It's very funny because every time I make a movie, and I've heard this re-echoed by other filmmakers and actors I have worked with, you kind of feel like you're naked again. You have to figure it all out from scratch, as if you had never done it before.
— Todd Haynes
I liked to act in plays when I was a kid, and then in college. But that's the last time I really acted. I always loved it. But my interests were more in looking at the whole, rather than getting completely swallowed up in a single part of the whole.
I'm drawn to female characters; not all of them are strong characters.
Making a film is so scary, and there's such a kind of void that you're working from initially. I mean, you can have all the ideas and be as prepared as possible, but you're also still bringing people together and saying, 'Trust me,' even when you don't necessarily trust every element.

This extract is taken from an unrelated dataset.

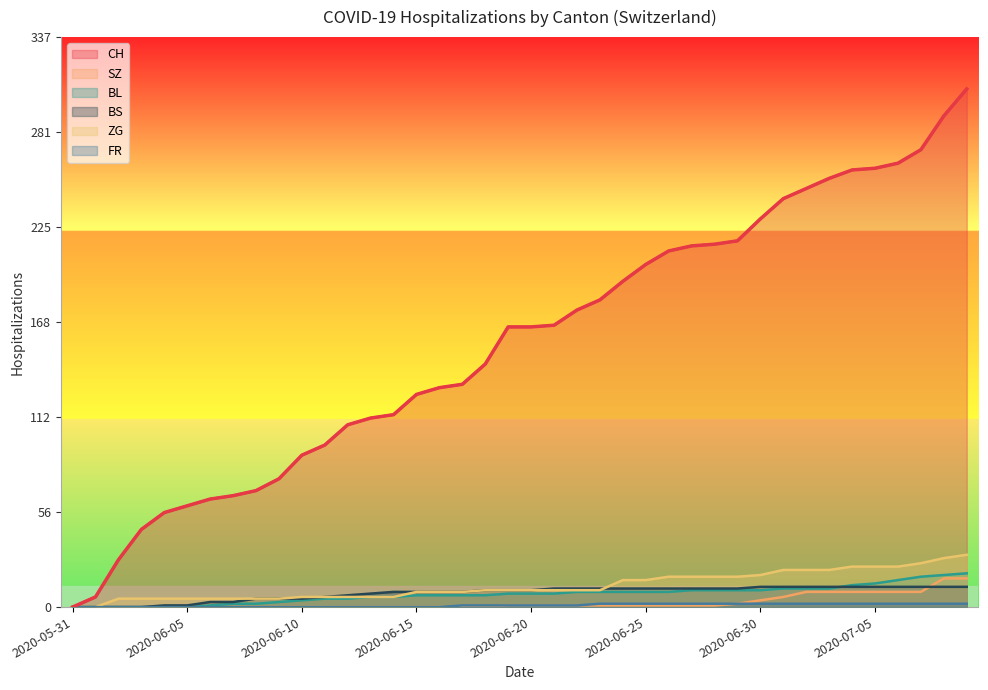

What position from the right is 2020-07-01?

9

Like the music and the period, I wanted 'I'm Not There' to be fun and full of emotions, desires and experiments that were thrilling and dangerous.

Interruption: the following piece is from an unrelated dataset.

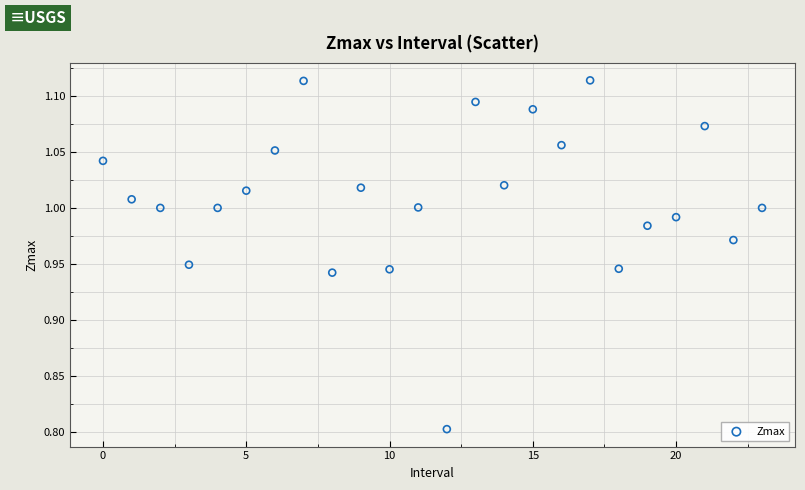

What Y value in the scatter plot is closest to 0?

0.8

Pop music can get inside us and enter our memory bubbles. It provides those true Proustian moments, unlocking sensations, unlocking our imaginations. Music inspired me as a filmmaker.
I think by around the time I was about 8 or 9, the idea of filmmaking probably took hold. I made little Super 8 extravaganzas when I was a kid, the first being my own version of 'Romeo and Juliet,' and where I played all the parts except for Juliet.
You can be a smarty-pants director, but that won't matter if the movie doesn't work emotionally as well as intellectually.
I think all my films can be enjoyed. In fact, they've often surprised me with how they're received.
You always feel like rock critics are frustrated musicians. I envy musicians their ability to live their art and share it with an audience, in the moment.
I think when I was about 6 or 7, I would have said I wanted to be an actor and an artist.